**Aim of the exercise**
In the records below, the lines from the one with "assign f1 = d4;" through the last are to be printed exactly, and nothing else.

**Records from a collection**
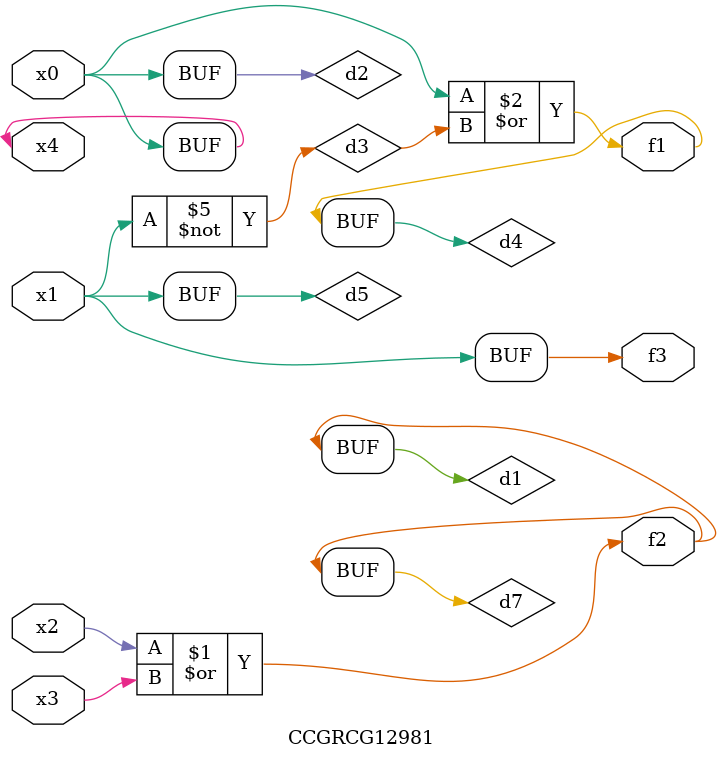
<source format=v>
module CCGRCG12981(
	input x0, x1, x2, x3, x4,
	output f1, f2, f3
);

	wire d1, d2, d3, d4, d5, d6, d7;

	or (d1, x2, x3);
	buf (d2, x0, x4);
	not (d3, x1);
	or (d4, d2, d3);
	not (d5, d3);
	nand (d6, d1, d3);
	or (d7, d1);
	assign f1 = d4;
	assign f2 = d7;
	assign f3 = d5;
endmodule

</source>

**Expected answer**
	assign f1 = d4;
	assign f2 = d7;
	assign f3 = d5;
endmodule

</source>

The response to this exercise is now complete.